Les fugues récurrentes et l’ancrage à la rue
Dans certains cas, les fugues se répètent en dépit de nos efforts les plus soutenus. Les réflexions cliniques et les actions concertées entre partenaires se multiplient, les solutions novatrices sont mises en place aux côtés de changements notables dans notre manière de traiter ses fugues, et pourtant, le jeune continue de les accumuler. Souvent, ces fugueurs récurrents, qui ne représentent pourtant qu’une minorité, nous préoccupent énormément et demandent beaucoup d’énergie et de temps. Ce type de situation peut susciter toute sorte de réactions chez nous, et l’impuissance peut souvent nous habiter au quotidien.
Dans ces cas, la fugue en est venue à représenter la principale manière, pour le jeune, de répondre à ses besoins ou d’actualiser ses aspirations les plus chères. Plus elles sont fréquentes, mieux elles s’organisent et plus le réseau de pairs se développe. Ensemble, ces facteurs favorisent l’ancrage à la rue, c’est-à-dire que le jeune développe un sentiment d’appartenance avec ce mode de vie et il s’y sent bien. Au fil du temps, nos pratiques d’intervention deviennent de moins en moins efficace car le message de la fugue tend à être davantage diffus et c’est le retour dans le milieu d’origine qui entraîne une rupture pour le jeune.

Il devient alors important de reconnaître davantage les rôles positifs que joue la fugue dans la vie de ces jeunes au niveau de leur autonomie, de leur responsabilisation et de leur débrouillardise, en plus de leur permettre d’explorer diverses habiletés sociales telles que l’entraide. Ces jeunes nous demandent souvent de se rendre aux limites de ce que nous pouvons faire lorsque nous recherchons avec eux des solutions novatrices pour les raccrocher à un projet de vie stimulant qui répond vraiment à leurs besoins. Dans ces scénarios, l’approche de réduction des méfaits gagne vraiment à être mise de l’avant.

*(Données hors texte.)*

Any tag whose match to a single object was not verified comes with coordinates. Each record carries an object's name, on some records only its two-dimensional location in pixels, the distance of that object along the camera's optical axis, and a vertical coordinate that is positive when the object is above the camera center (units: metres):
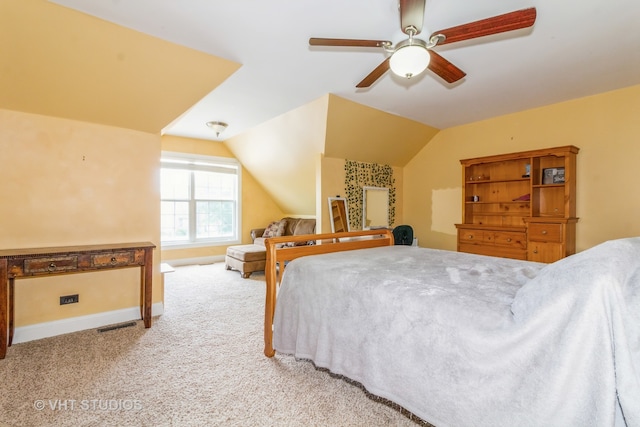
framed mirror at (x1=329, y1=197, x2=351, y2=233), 4.96 -0.08
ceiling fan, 1.62 +1.08
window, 5.96 +0.20
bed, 0.96 -0.54
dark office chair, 4.64 -0.41
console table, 2.34 -0.49
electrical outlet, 2.84 -0.90
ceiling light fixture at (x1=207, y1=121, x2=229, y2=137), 4.85 +1.41
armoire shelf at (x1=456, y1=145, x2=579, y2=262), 3.78 +0.08
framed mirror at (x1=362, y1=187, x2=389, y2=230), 5.45 +0.05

Finalement, il peut être rassurant de se rappeler que ce qui est mis en place pour le jeune à ce moment-ci, bien que ça puisse ne pas tout à fait nous permettre de remplir nos mandats respectifs, pourra aider grandement le jeune à plus long terme. Fréquemment, les fugueurs chroniques côtoient l’itinérance ou la rue une fois la majorité atteinte. Les soutenir malgré tout, pendant leur fugue et à travers leurs choix étonnants, nous offre la chance de les outiller pour la suite, pour leur vie qui ne fait que débuter.